Wellness programs are among four major trends affecting health insurers this year. Keeping up with the trend will require insurers to tailor wellness programs, their awards and incentives to each company's culture, as FierceHealthPayer previously reported.
2. Promote a variety of payment methods
The U.S. Department of Health & Human Services requires insurers accept prepaid debit cards, cashier's checks, money orders, paper checks and bank-account transfers as payments for plans sold on the exchanges. And they should urge members to use whatever payment method makes it easier for members to pay their monthly premiums, and subsequently avoid uninterrupted coverage, according to B2C.
Although insurers don't have to accept automatic monthly payments from either credit or debit cards, encouraging members to arrange auto bill pay could mitigate billing problems that have been plaguing insurers of late.
Recognizing claims payment is one of the highest volume transactions people perform, UnitedHealth allows its policyholders to pay their bills online to improve the payment experience.
"We have radically simplified that process for consumers, made it easier for them to understand, given them a tool to manage their claims and out-of-pocket costs, and then allowed them to finish the job by paying a bill with a few clicks," Victoria "Tory" Bogatyrenko (pictured right), UnitedHealth's vice president of product development and innovation, told FierceHealthPayer in a recent interview.

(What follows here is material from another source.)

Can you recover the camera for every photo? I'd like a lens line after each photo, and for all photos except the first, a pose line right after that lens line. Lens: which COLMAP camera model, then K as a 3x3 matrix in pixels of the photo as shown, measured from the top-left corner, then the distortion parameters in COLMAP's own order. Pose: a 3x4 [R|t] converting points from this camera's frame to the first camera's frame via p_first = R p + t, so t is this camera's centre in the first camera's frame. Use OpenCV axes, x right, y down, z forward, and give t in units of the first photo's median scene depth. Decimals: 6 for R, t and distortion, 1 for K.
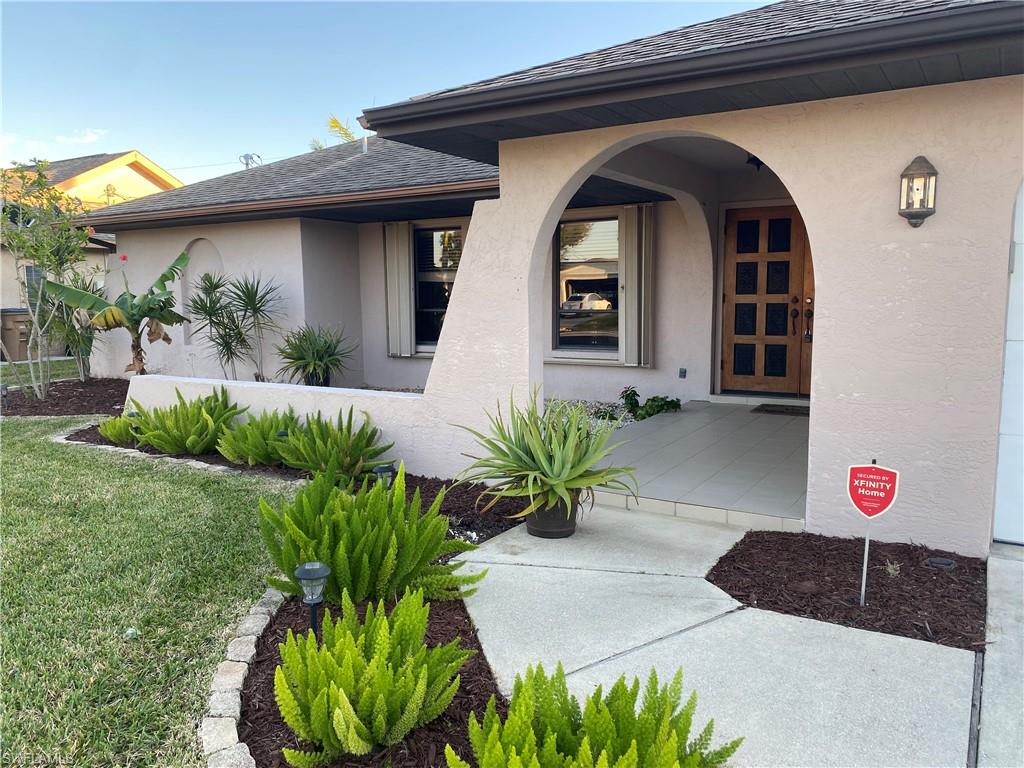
lens RADIAL K [[772.5, 0, 512.0], [0, 772.5, 384.0], [0, 0, 1]] dist [0.156398, -0.247737]
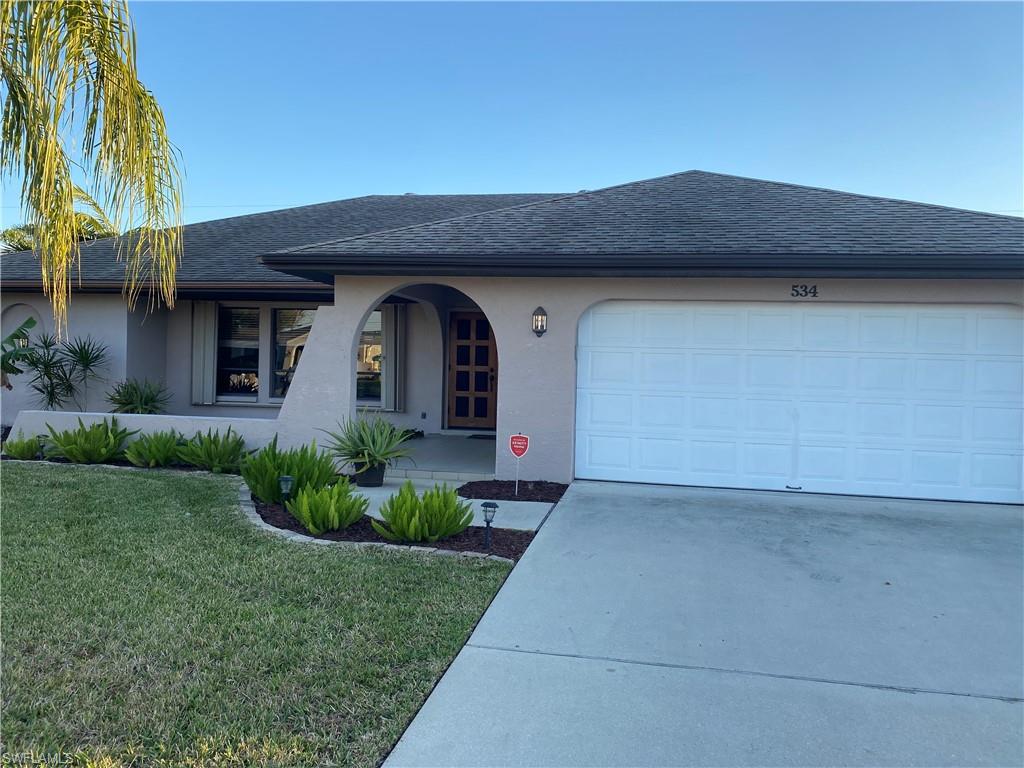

3. Offer pharmacy benefits
Insurers can attract and retain members by including prescription benefits in their exchange plan offerings, according to the American Journal of Managed Care. That's because more than half of Americans take at least one prescription a year and prescriptions account more than 10 percent of medical spending. However, the increased opportunity to leverage pharmacy benefits could disrupt the relationship between employers and pharmacy benefit managers, like Express Scripts and Walgreen, the article noted.